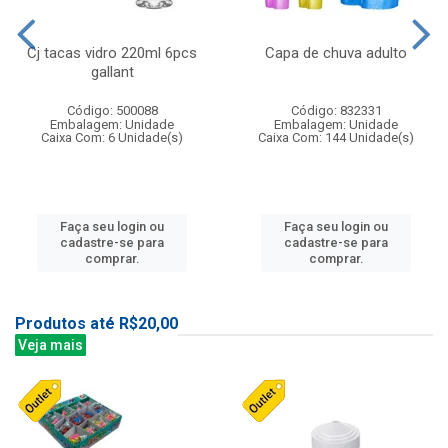
Cj tacas vidro 220ml 6pcs
Capa de chuva adulto
gallant
Código: 500088
Código: 832331
Embalagem: Unidade
Embalagem: Unidade
Caixa Com: 6 Unidade(s)
Caixa Com: 144 Unidade(s)
Faça seu login ou
Faça seu login ou
cadastre-se para
cadastre-se para
comprar.
comprar.
Produtos até R$20,00
Veja mais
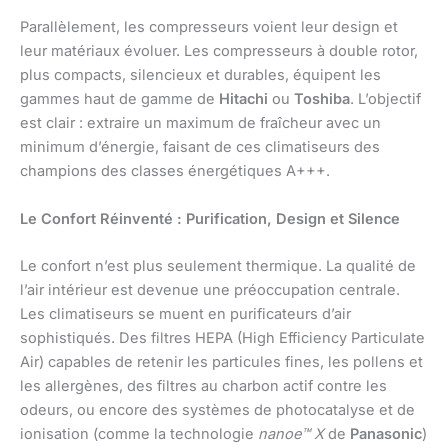
Parallèlement, les compresseurs voient leur design et
leur matériaux évoluer. Les compresseurs à double rotor,
plus compacts, silencieux et durables, équipent les
gammes haut de gamme de
Hitachi
ou
Toshiba
. L’objectif
est clair : extraire un maximum de fraîcheur avec un
minimum d’énergie, faisant de ces climatiseurs des
champions des classes énergétiques A+++.
Le Confort Réinventé : Purification, Design et Silence
Le confort n’est plus seulement thermique. La qualité de
l’air intérieur est devenue une préoccupation centrale.
Les climatiseurs se muent en purificateurs d’air
sophistiqués. Des filtres HEPA (High Efficiency Particulate
Air) capables de retenir les particules fines, les pollens et
les allergènes, des filtres au charbon actif contre les
odeurs, ou encore des systèmes de photocatalyse et de
ionisation (comme la technologie
nanoe™ X
de
Panasonic
)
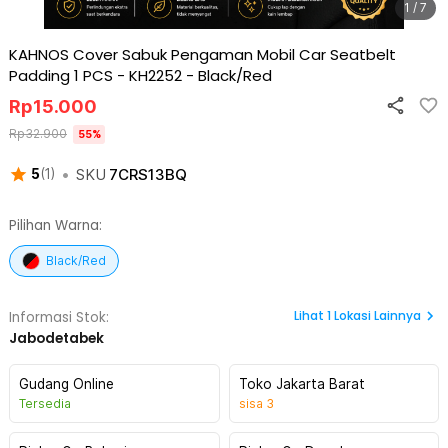
1 / 7
KAHNOS Cover Sabuk Pengaman Mobil Car Seatbelt
Padding 1 PCS - KH2252
-
Black/Red
Rp
15.000
Rp
32.900
55
%
•
SKU
7CRS13BQ
5
(
1
)
Pilihan Warna:
Black/Red
Lihat
1
Lokasi Lainnya
Informasi Stok:
Jabodetabek
Gudang Online
Toko Jakarta Barat
Tersedia
sisa
3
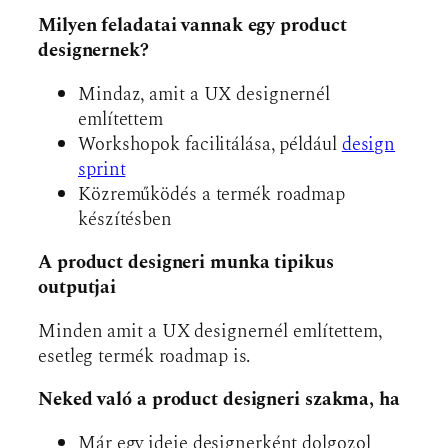
Milyen feladatai vannak egy product
designernek?
Mindaz, amit a UX designernél
említettem
Workshopok facilitálása, például
design
sprint
Közreműködés a termék roadmap
készítésben
A product designeri munka tipikus
outputjai
Minden amit a UX designernél említettem,
esetleg termék roadmap is.
Neked való a product designeri szakma, ha
Már egy ideje designerként dolgozol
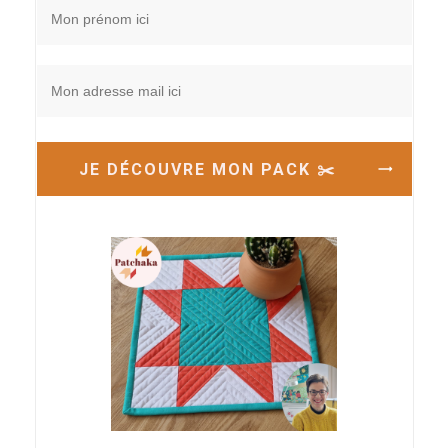
JE DÉCOUVRE MON PACK ✂️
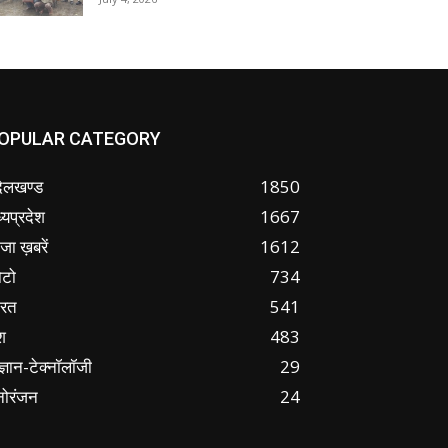
OPULAR CATEGORY
ंदेलखण्ड
1850
्यप्रदेश
1667
जा ख़बरें
1612
ोटो
734
ारत
541
श
483
ज्ञान-टेक्नॉलॉजी
29
नोरंजन
24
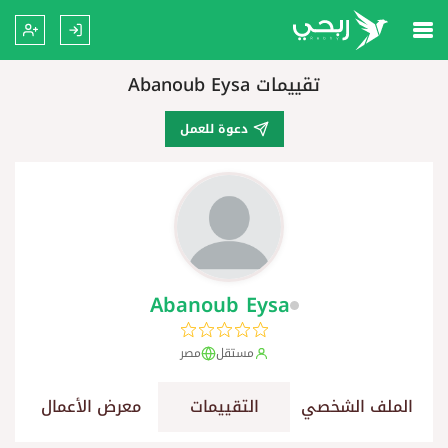
تقييمات Abanoub Eysa
دعوة للعمل
Abanoub Eysa
مستقل
مصر
الملف الشخصي
التقييمات
معرض الأعمال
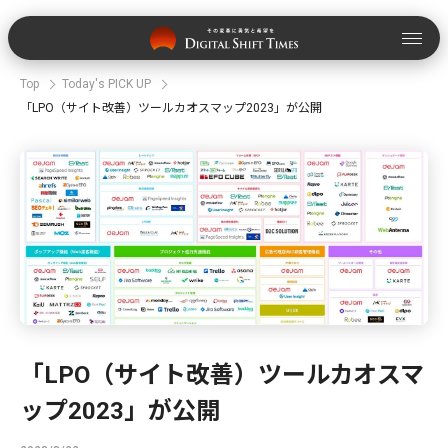
Top
Today's PICK UP
「LPO（サイト改善）ツールカオスマップ2023」が公開
「LPO（サイト改善）ツールカオスマ
ップ2023」が公開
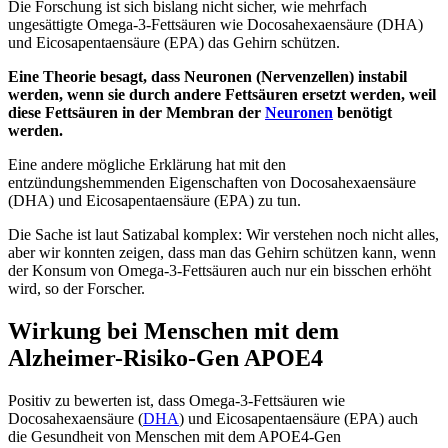
Die Forschung ist sich bislang nicht sicher, wie mehrfach
ungesättigte Omega-3-Fettsäuren wie Docosahexaensäure (DHA)
und Eicosapentaensäure (EPA) das Gehirn schützen.
Eine Theorie besagt, dass Neuronen (Nervenzellen) instabil
werden, wenn sie durch andere Fettsäuren ersetzt werden, weil
diese Fettsäuren in der Membran der
Neuronen
benötigt
werden.
Eine andere mögliche Erklärung hat mit den
entzündungshemmenden Eigenschaften von Docosahexaensäure
(DHA) und Eicosapentaensäure (EPA) zu tun.
Die Sache ist laut Satizabal komplex: Wir verstehen noch nicht alles,
aber wir konnten zeigen, dass man das Gehirn schützen kann, wenn
der Konsum von Omega-3-Fettsäuren auch nur ein bisschen erhöht
wird, so der Forscher.
Wirkung bei Menschen mit dem
Alzheimer-Risiko-Gen APOE4
Positiv zu bewerten ist, dass Omega-3-Fettsäuren wie
Docosahexaensäure (
DHA
) und Eicosapentaensäure (EPA) auch
die Gesundheit von Menschen mit dem APOE4-Gen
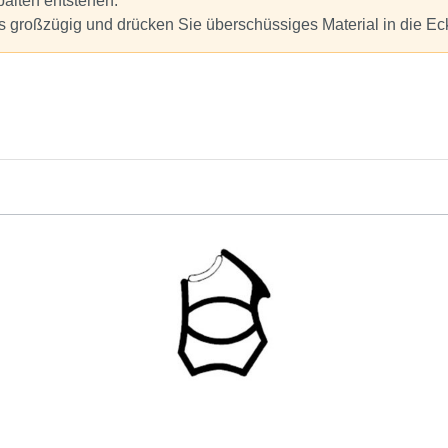
alten entstehen.
s großzügig und drücken Sie überschüssiges Material in die Ec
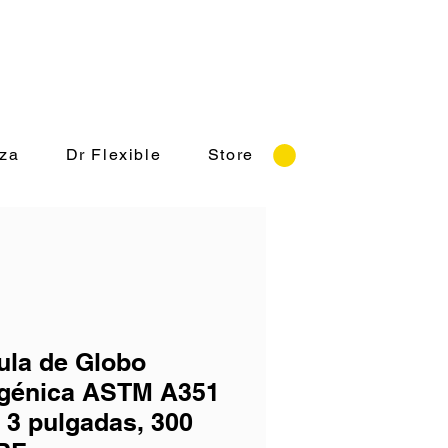
o: Lunes a Viernes 8:30-18:00 hrs.
za
Dr Flexible
Store
ula de Globo
ogénica ASTM A351
 3 pulgadas, 300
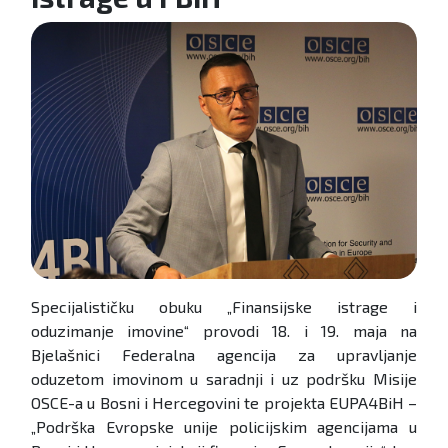
Specijalističku obuku „Finansijske istrage i
oduzimanje imovine“ provodi 18. i 19. maja na
Bjelašnici Federalna agencija za upravljanje
oduzetom imovinom u saradnji i uz podršku Misije
OSCE-a u Bosni i Hercegovini te projekta EUPA4BiH –
„Podrška Evropske unije policijskim agencijama u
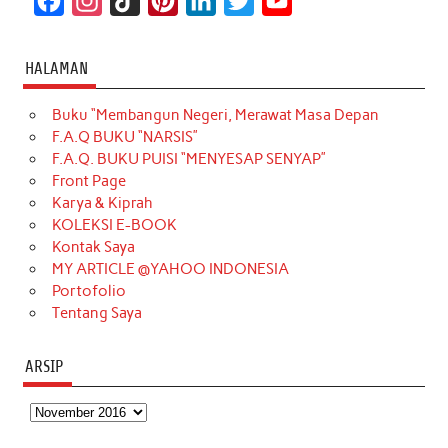
F
I
T
P
L
T
Y
a
n
i
i
i
w
o
c
s
k
n
n
i
u
HALAMAN
e
t
T
t
k
t
T
Buku “Membangun Negeri, Merawat Masa Depan
b
a
o
e
e
t
u
F.A.Q BUKU “NARSIS”
o
g
k
r
d
e
b
F.A.Q. BUKU PUISI “MENYESAP SENYAP”
o
r
e
I
r
e
Front Page
Karya & Kiprah
k
a
s
n
KOLEKSI E-BOOK
m
t
Kontak Saya
MY ARTICLE @YAHOO INDONESIA
Portofolio
Tentang Saya
ARSIP
Arsip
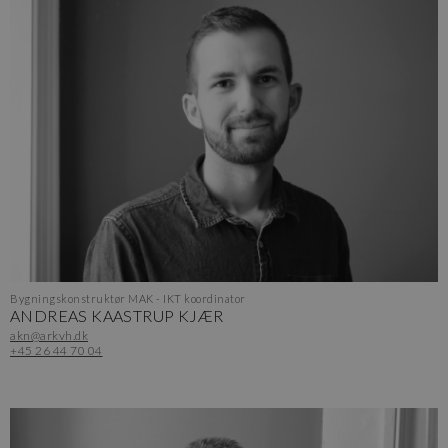
Bygningskonstruktør MAK - IKT koordinator
ANDREAS KAASTRUP KJÆR
akn@arkvh.dk
+45 26 44 70 04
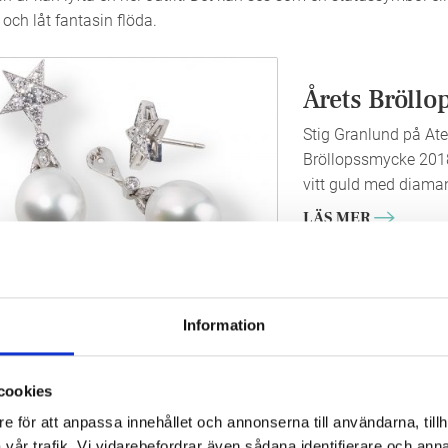
och låt fantasin flöda.
Årets Bröll
Stig Granlund på At
Bröllopssmycke 201
vitt guld med diaman
LÄS MER
Köp Marie A
Information
Nu kan Marie Antoine
200 år visas denna 
cookies
smycken upp...
e för att anpassa innehållet och annonserna till användarna, tillh
vår trafik. Vi vidarebefordrar även sådana identifierare och anna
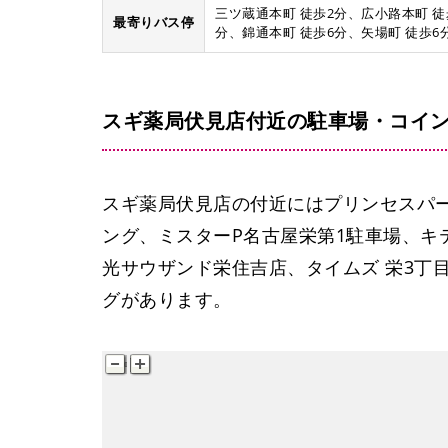
三ツ蔵通本町 徒歩2分、広小路本町 徒
最寄りバス停
分、錦通本町 徒歩6分、矢場町 徒歩6
スギ薬局伏見店付近の駐車場・コイ
スギ薬局伏見店の付近にはプリンセスパ
ング、ミスターP名古屋栄第1駐車場、キ
光サウザンド栄住吉店、タイムズ 栄3丁
グがあります。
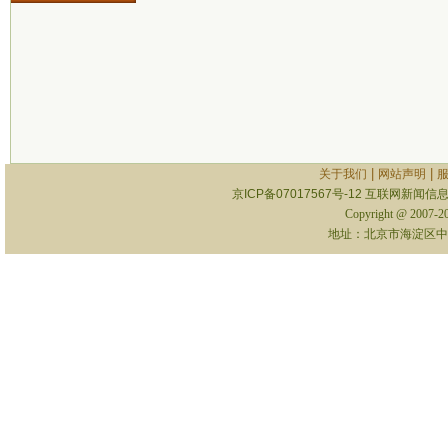
|
|
关于我们
网站声明
京ICP备07017567号-12
互联网新闻信息服
Copyright @ 2007-
地址：北京市海淀区中关村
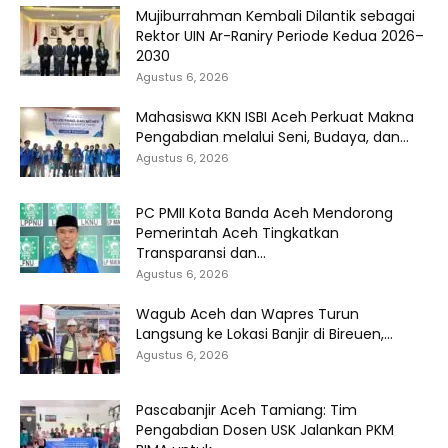
Mujiburrahman Kembali Dilantik sebagai
Rektor UIN Ar-Raniry Periode Kedua 2026–
2030
Agustus 6, 2026
Mahasiswa KKN ISBI Aceh Perkuat Makna
Pengabdian melalui Seni, Budaya, dan...
Agustus 6, 2026
PC PMII Kota Banda Aceh Mendorong
Pemerintah Aceh Tingkatkan
Transparansi dan...
Agustus 6, 2026
Wagub Aceh dan Wapres Turun
Langsung ke Lokasi Banjir di Bireuen,...
Agustus 6, 2026
Pascabanjir Aceh Tamiang: Tim
Pengabdian Dosen USK Jalankan PKM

**What to produce**
What is wanted is a copy of every line in the listing that includes the word "werden".

**Solution below**
werden, wenn sie durch andere Fettsäuren ersetzt werden, weil
werden.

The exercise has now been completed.